To listen to Spielbergs’ debut album, ‘This is Not the End’, is to picture a room of people in black jeans and denim jackets, with the flash of a white sports sock above a tattered pair of Vans classics. It’s to picture sweat, euphoria, a giddy release of hoarse voices and spilled beer. If you are in your 30s, and coming to terms with the fact, it knows you. It feels the same way.
All of which is to say that this Norwegian band operate in the same wheelhouse as Japandroids, the Menzingers and many others who are content to snap out of the drudgery of their day-to-day with a power chord and a hollered whoa-oh.
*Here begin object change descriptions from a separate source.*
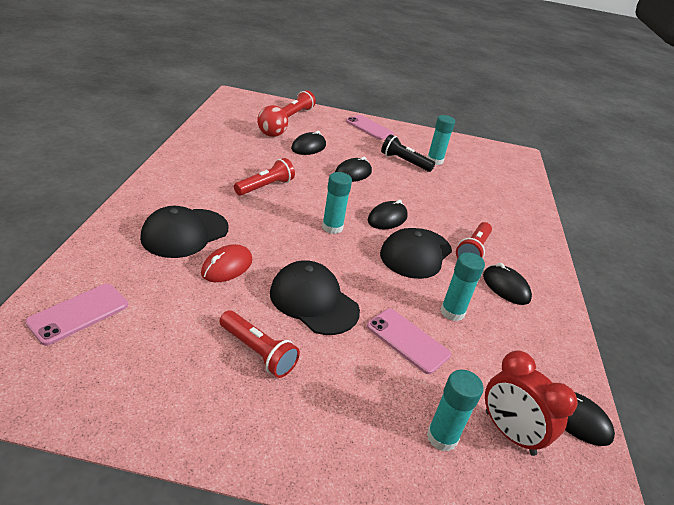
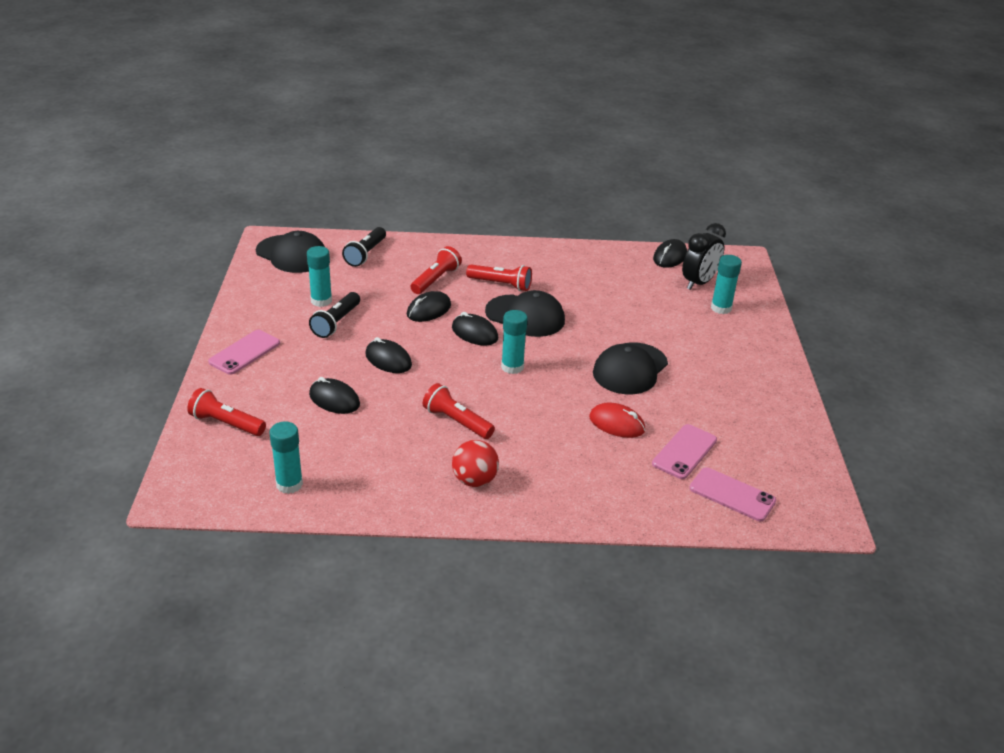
camera: 95 degrees left, 0 degrees up
(185, 233) = (582, 462): black cap -> black cap (292, 254)
(258, 352) = (705, 390): red flashlight -> red flashlight (436, 279)
(271, 135) = (311, 436): red ball -> red ball (474, 480)
(407, 340) = (644, 321): pink phone -> pink phone (684, 452)
(452, 312) = (596, 299): turquoise glue stick -> turquoise glue stick (289, 484)
(505, 287) = (546, 271): black mouse -> black mouse (429, 310)
(509, 433) = (699, 283): red clock -> black clock
(510, 189) = (365, 254): none -> black flashlight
One of their first pieces of press, a loving but realistic write-up from Ian Cohen at Stereogum, weighed in with this: “Congrats, you’re a new band that set its exact coordinates to that of the 30-something rock dude. Good luck with that.”
What Spielbergs must do, then, is take ingredients that go stale very quickly and make them feel fresh and exciting. Their first EP, ‘Distant Star’, suggested they had the chops and guile, forged during stints in indie-rock bands a decade ago, to do so, but they were a couple of steps off the pace when it came to pulling things together into a whole.
‘This is Not the End’ remedies that in sterling fashion. Two thrilling highlights from the EP—Distant Star and We Are All Going To Die—are carried over and situated among a number of songs that match them, and another handful that ably expand on Spielbergs’ sound in supporting roles. There are pockets of post-rock, retro keys and straight-up power-pop here, all wrapped in a sort of weary abandon.
There is a push-pull dynamic at work throughout, which situates ‘This is Not The End’ closer to the real world than the sickly nostalgia of the band’s name would initially suggest. It feels tired in a modern sense—tamped down by rent, expectations, small dreams that didn’t materialise, minor changes that went unnoticed. “I wanna leave this city,” Mads Baklien sings on Distant Star. “But tell me what to do.” On the beautiful closer Forevermore: “In the beginning, when I was young, I had the chance to be anyone.”
Where Spielbergs have succeeded is in making their origin story—essentially as a side-project to the members’ real lives—one of the least interesting things about them. These songs spring from a place of boredom and misplaced creativity, which will strike a chord with anyone who begins five days a week crammed onto a commuter train, or who regularly looks over their shoulder to a time when they cared about things. We are all going to die, indeed.